**Problem to solve:**
List every line of the material that contains the word "Time", treating uppercase and lowercase as different.
###
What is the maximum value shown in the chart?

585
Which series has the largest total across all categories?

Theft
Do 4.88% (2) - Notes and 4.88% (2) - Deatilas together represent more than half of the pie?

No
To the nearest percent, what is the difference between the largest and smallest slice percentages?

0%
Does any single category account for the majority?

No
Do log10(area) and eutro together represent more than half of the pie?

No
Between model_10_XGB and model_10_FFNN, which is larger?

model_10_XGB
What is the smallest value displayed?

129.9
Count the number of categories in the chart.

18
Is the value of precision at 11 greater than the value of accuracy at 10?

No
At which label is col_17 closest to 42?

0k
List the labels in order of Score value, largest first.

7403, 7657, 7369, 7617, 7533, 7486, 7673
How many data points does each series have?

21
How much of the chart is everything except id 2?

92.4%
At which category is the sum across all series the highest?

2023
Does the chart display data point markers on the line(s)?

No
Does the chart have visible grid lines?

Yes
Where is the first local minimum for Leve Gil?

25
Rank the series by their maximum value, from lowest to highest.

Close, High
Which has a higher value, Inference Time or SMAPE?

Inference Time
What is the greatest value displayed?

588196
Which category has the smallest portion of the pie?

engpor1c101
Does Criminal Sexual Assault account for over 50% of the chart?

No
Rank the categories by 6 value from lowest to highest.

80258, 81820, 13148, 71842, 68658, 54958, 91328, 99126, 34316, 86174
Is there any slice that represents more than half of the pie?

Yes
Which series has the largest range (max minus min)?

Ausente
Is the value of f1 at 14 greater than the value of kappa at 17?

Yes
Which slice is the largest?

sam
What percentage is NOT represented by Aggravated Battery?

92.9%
###
**Exercise solution:**
Which has a higher value, Inference Time or SMAPE?
Inference Time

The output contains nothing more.